In the current study, Frank and team directly compared IMPT with IMRT, both with concurrent systemic therapy, in 440Â adults (median age 61Â years, 91% men) with stage III or IV oropharyngeal cancer.
They report that, at three years post-treatment, progression-free survival (PFS) rates were similar between the 221 participants randomly assigned to receive IMPT and the 219 individuals given IMRT, at 82.5% and 83.0%, respectively. The corresponding five-year PFS rates were also similar between the two treatment arms, at 81.3% and 76.2%.
However, the five-year overall survival rate was significantly higher with IMPT than with IMRT, at 90.9% versus 81.0%, which translated to a significant 42% lower risk for death in the IMPT arm.
“The 10 percentage point improvement in overall survival for the proton therapy arm was unexpected,” said Frank. “The results of the control arm were consistent with other randomized trials, and the improvement in overall survival over 90% has never been seen before.”
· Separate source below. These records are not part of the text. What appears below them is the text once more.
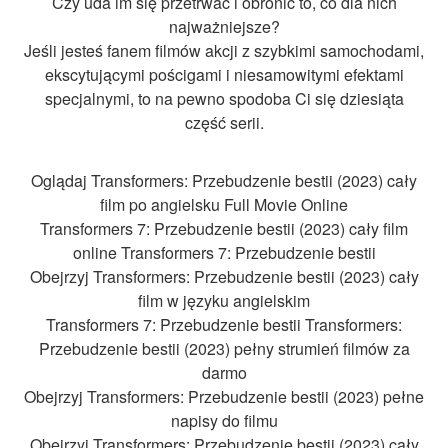
Czy uda im się przetrwać i obronić to, co dla nich
najważniejsze?
Jeśli jesteś fanem filmów akcji z szybkimi samochodami,
ekscytującymi pościgami i niesamowitymi efektami
specjalnymi, to na pewno spodoba Ci się dziesiąta
część serii.
Oglądaj Transformers: Przebudzenie bestii (2023) cały
film po angielsku Full Movie Online
Transformers 7: Przebudzenie bestii (2023) cały film
online Transformers 7: Przebudzenie bestii
Obejrzyj Transformers: Przebudzenie bestii (2023) cały
film w języku angielskim
Transformers 7: Przebudzenie bestii Transformers:
Przebudzenie bestii (2023) pełny strumień filmów za
darmo
Obejrzyj Transformers: Przebudzenie bestii (2023) pełne
napisy do filmu
Obejrzyj Transformers: Przebudzenie bestii (2023) cały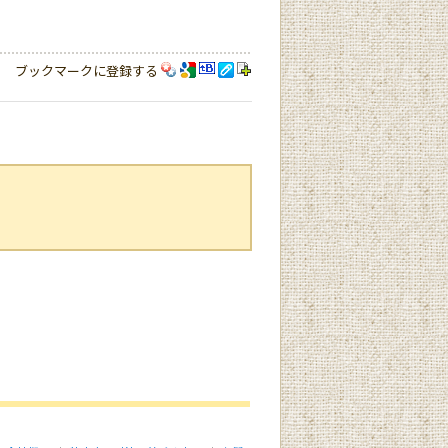
ブックマークに登録する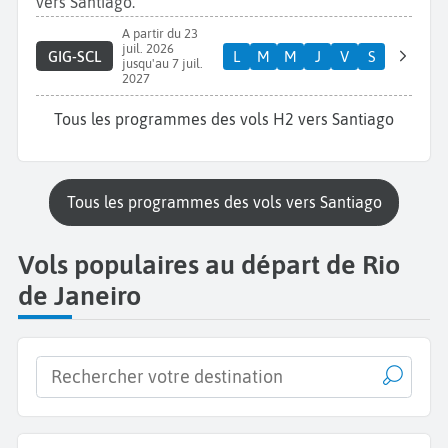
vers Santiago.
A partir du 23
juil. 2026
GIG-SCL
L
M
M
J
V
S
jusqu'au 7 juil.
2027
Tous les programmes des vols H2 vers Santiago
Tous les programmes des vols vers Santiago
Vols populaires au départ de Rio
de Janeiro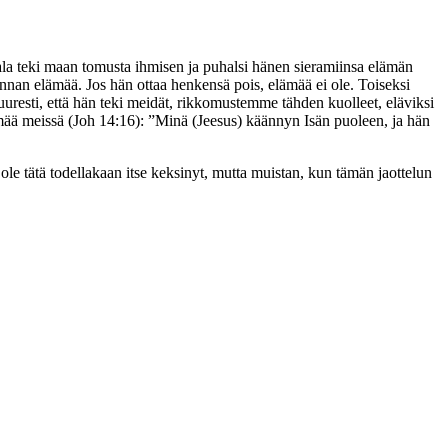
mala teki maan tomusta ihmisen ja puhalsi hänen sieramiinsa elämän
unnan elämää. Jos hän ottaa henkensä pois, elämää ei ole. Toiseksi
uuresti, että hän teki meidät, rikkomustemme tähden kuolleet, eläviksi
mää meissä (Joh 14:16): ”Minä (Jeesus) käännyn Isän puoleen, ja hän
e tätä todellakaan itse keksinyt, mutta muistan, kun tämän jaottelun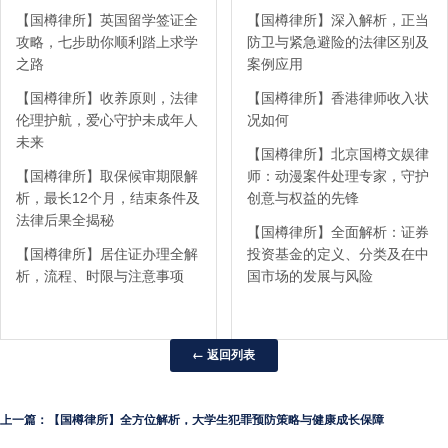
【国樽律所】英国留学签证全
【国樽律所】深入解析，正当
攻略，七步助你顺利踏上求学
防卫与紧急避险的法律区别及
之路
案例应用
【国樽律所】收养原则，法律
【国樽律所】香港律师收入状
伦理护航，爱心守护未成年人
况如何
未来
【国樽律所】北京国樽文娱律
【国樽律所】取保候审期限解
师：动漫案件处理专家，守护
析，最长12个月，结束条件及
创意与权益的先锋
法律后果全揭秘
【国樽律所】全面解析：证券
【国樽律所】居住证办理全解
投资基金的定义、分类及在中
析，流程、时限与注意事项
国市场的发展与风险
← 返回列表
上一篇：【国樽律所】全方位解析，大学生犯罪预防策略与健康成长保障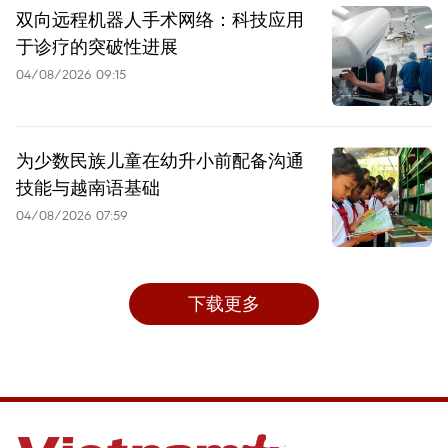
双向远程机器人手术网络：科技应用
于诊疗的突破性进展
04/08/2026 09:15
为少数民族儿童在幼升小前配备沟通
技能与越南语基础
04/08/2026 07:59
下载更多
He also noted that patients with squamous cell carcinoma located on the base of tongue and tonsil as well as those with metastatic spread to their lymph nodes in the neck were most likely to benefit from IMPT when treated with concurrent systemic therapy.
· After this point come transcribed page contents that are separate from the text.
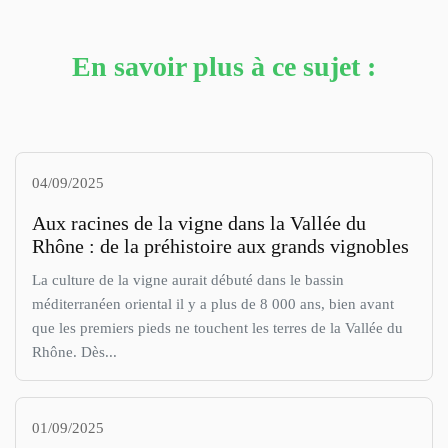
En savoir plus à ce sujet :
04/09/2025
Aux racines de la vigne dans la Vallée du
Rhône : de la préhistoire aux grands vignobles
La culture de la vigne aurait débuté dans le bassin
méditerranéen oriental il y a plus de 8 000 ans, bien avant
que les premiers pieds ne touchent les terres de la Vallée du
Rhône. Dès...
01/09/2025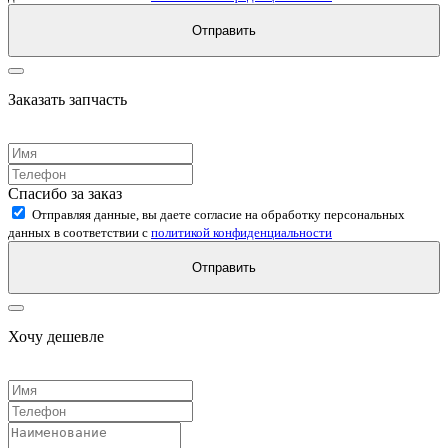
Отправить
Заказать запчасть
Спасибо за заказ
Отправляя данные, вы даете согласие на обработку персональных
данных в соответствии с
политикой конфиденциальности
Отправить
Хочу дешевле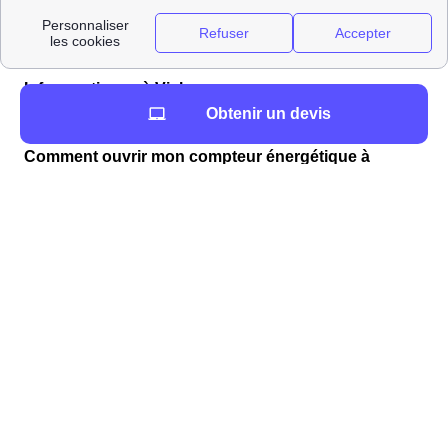
Eure-et-Loir.
Liens utiles que nous vous proposons à Viabon
Infos pratiques à Viabon
Obtenir un devis
L'énergie à Viabon : informations et chiffres
Comment ouvrir mon compteur énergétique à
Viabon ?
Lors de votre déménagement à Viabon, vous devez
ouvrir votre compteur d'électricité ou de gaz. Pour
l'électricité, il faut contacter Enedis (ex ErDF) et pour le
gaz, ce sera GrDF. Les frais de cette intervention pour
n'importe quel fournisseur d'électricité choisi ou type
d'habitats varient entre 27 et 150 euros et sont ajoutés
directement à votre première facture du fournisseur de
votre Viabon. Ces frais n'existent que lorsqu'une
coupure d'électricité intervient.
Les tarifs de Enedis
pour l'ouverture d'un compteur électrique à Viabon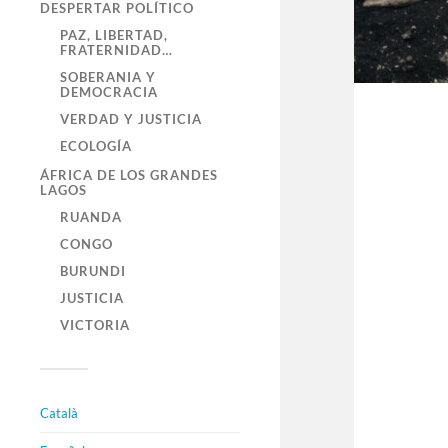
DESPERTAR POLÍTICO
PAZ, LIBERTAD,
FRATERNIDAD…
SOBERANIA Y
DEMOCRACIA
VERDAD Y JUSTICIA
ECOLOGÍA
ÁFRICA DE LOS GRANDES
LAGOS
RUANDA
CONGO
BURUNDI
JUSTICIA
VICTORIA
Català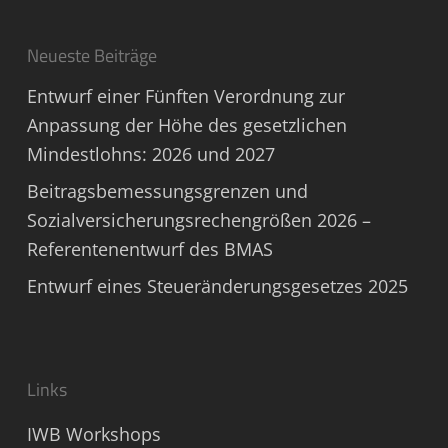
Neueste Beiträge
Entwurf einer Fünften Verordnung zur
Anpassung der Höhe des gesetzlichen
Mindestlohns: 2026 und 2027
Beitragsbemessungsgrenzen und
Sozialversicherungsrechengrößen 2026 –
Referentenentwurf des BMAS
Entwurf eines Steueränderungsgesetzes 2025
Links
IWB Workshops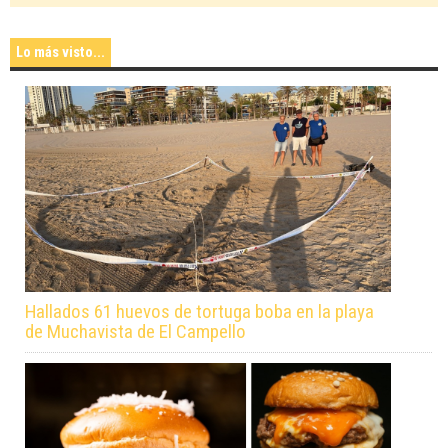
Lo más visto...
Hallados 61 huevos de tortuga boba en la playa
de Muchavista de El Campello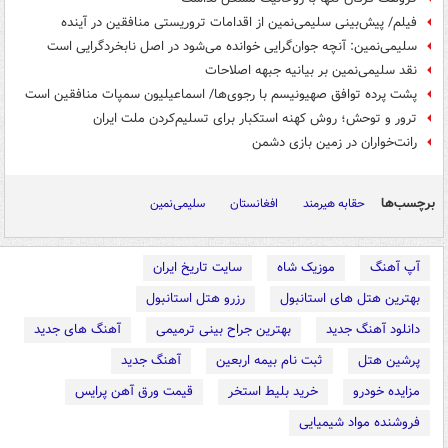
فیلم/ پیش‌بینی سلیمی‌نمین از اقدامات تروریستی منافقین در آینده
سلیمی‌نمین: آنچه جوان‌گرایی خوانده می‌شود در اصل نابخردگرایی است
نقد سلیمی‌نمین بر بیانیه جبهه اصلاحات
پشت پرده توافق صهیونیسم با رجوی‌ها/ اسماعیلیون سمپات منافقین است
ترور و توحش؛ روش کهنه استکبار برای تسلیم‌کردن ملت ایران
رانت‌خواران در زمین بازی دشمن
برچسب‌ها
حقابه هیرمند
افغانستان
سلیمی‌نمین
آپ آهنگ
موزیک شاه
سایت تاریخ ایران
بهترین هتل های استانبول
رزرو هتل استانبول
دانلود آهنگ جدید
بهترین جراح بینی ترمیمی
آهنگ های جدید
پرشین هتل
ثبت نام بیمه اربعین
آهنگ جدید
مزایده خودرو
خرید بلیط استخر
قیمت ورق آهن پرایس
فروشنده مواد شیمیایی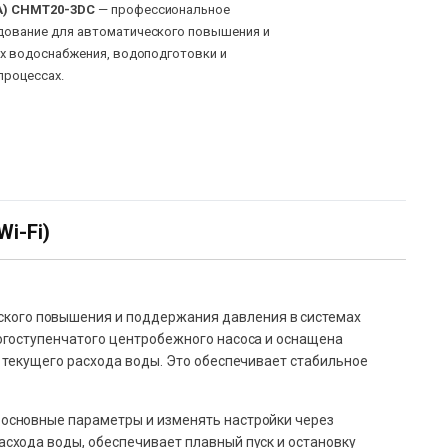
A) CHMT20-3DC
— профессиональное
ование для автоматического повышения и
х водоснабжения, водоподготовки и
процессах.
Wi-Fi)
кого повышения и поддержания давления в системах
огоступенчатого центробежного насоса и оснащена
 текущего расхода воды. Это обеспечивает стабильное
 основные параметры и изменять настройки через
схода воды, обеспечивает плавный пуск и остановку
Disease control rates were similar among the patients who received IMPT and those who received IMRT. At five-years the local recurrence rate was 2.9% in the IMPT arm and 5.6% in the IMRT arm, while regional recurrences occurred in 3.4% versus 3.2% and distant metastases in 9.1% versus 8.9%.
“With equivalent rates of local, regional, and distant disease control between IMPT and IMRT in the current study, the unexpected improvement in survival outcomes with IMPT might reflect a reduction in death due to: less severe treatment-related toxicities; better survival after disease progression; unknown factors; or some combination of the above,” Frank and co-authors write.
Indeed, patients given IMPT had lower rates of grade 3 or worse lymphopenia than those give IMRT (76 vs. 89%) and were less likely to experience severe difficulty swallowing (31 vs. 49%) and severe dry mouth (33 vs. 45%). They were also significantly less likely to be dependent on a feeding tube at 60 days (27 vs. 40%).
“The primary thing for patients to understand is these trials overwhelmingly show that both proton therapy and traditional radiation are great treatment options,” Frank said. “Nonetheless, these results indicate a survival benefit for proton therapy in oropharyngeal cancer patients as well as reduced high grade toxicities during treatment and less feeding tube dependence. These results, along with other recent data, highlight the importance of continuing to identify which patients are most likely to benefit from proton therapy both in the short term and the long term.”
He also commented that although IMPT has higher initial costs relative to IMRT, “a follow-up study on patients from this trial will be demonstrating that IMPT is cost-effective by improving overall survival, reducing cancer care costs associated with toxicity management with IMRT, and enabling a higher rate of return to work with patients treated with IMPT.”